Source records:
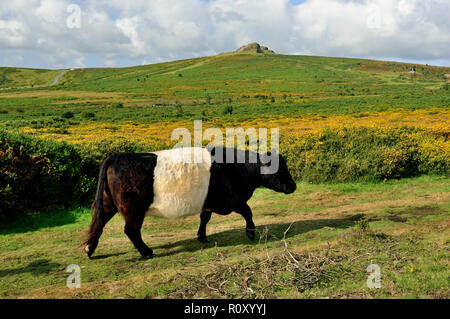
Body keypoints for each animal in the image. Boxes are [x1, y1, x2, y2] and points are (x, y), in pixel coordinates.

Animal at [82, 148, 298, 260]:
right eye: (281, 169)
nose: (293, 185)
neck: (239, 167)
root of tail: (117, 155)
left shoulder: (209, 203)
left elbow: (205, 217)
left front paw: (202, 236)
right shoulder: (234, 201)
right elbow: (248, 212)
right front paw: (251, 233)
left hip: (108, 203)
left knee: (98, 223)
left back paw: (90, 249)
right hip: (133, 209)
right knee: (131, 230)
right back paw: (147, 252)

## TASK
Gather all lines with the string "left" from the data.

## WRITTEN SOLUTION
left shoulder: (209, 203)
left elbow: (205, 217)
left front paw: (202, 236)
left hip: (108, 203)
left knee: (98, 223)
left back paw: (90, 249)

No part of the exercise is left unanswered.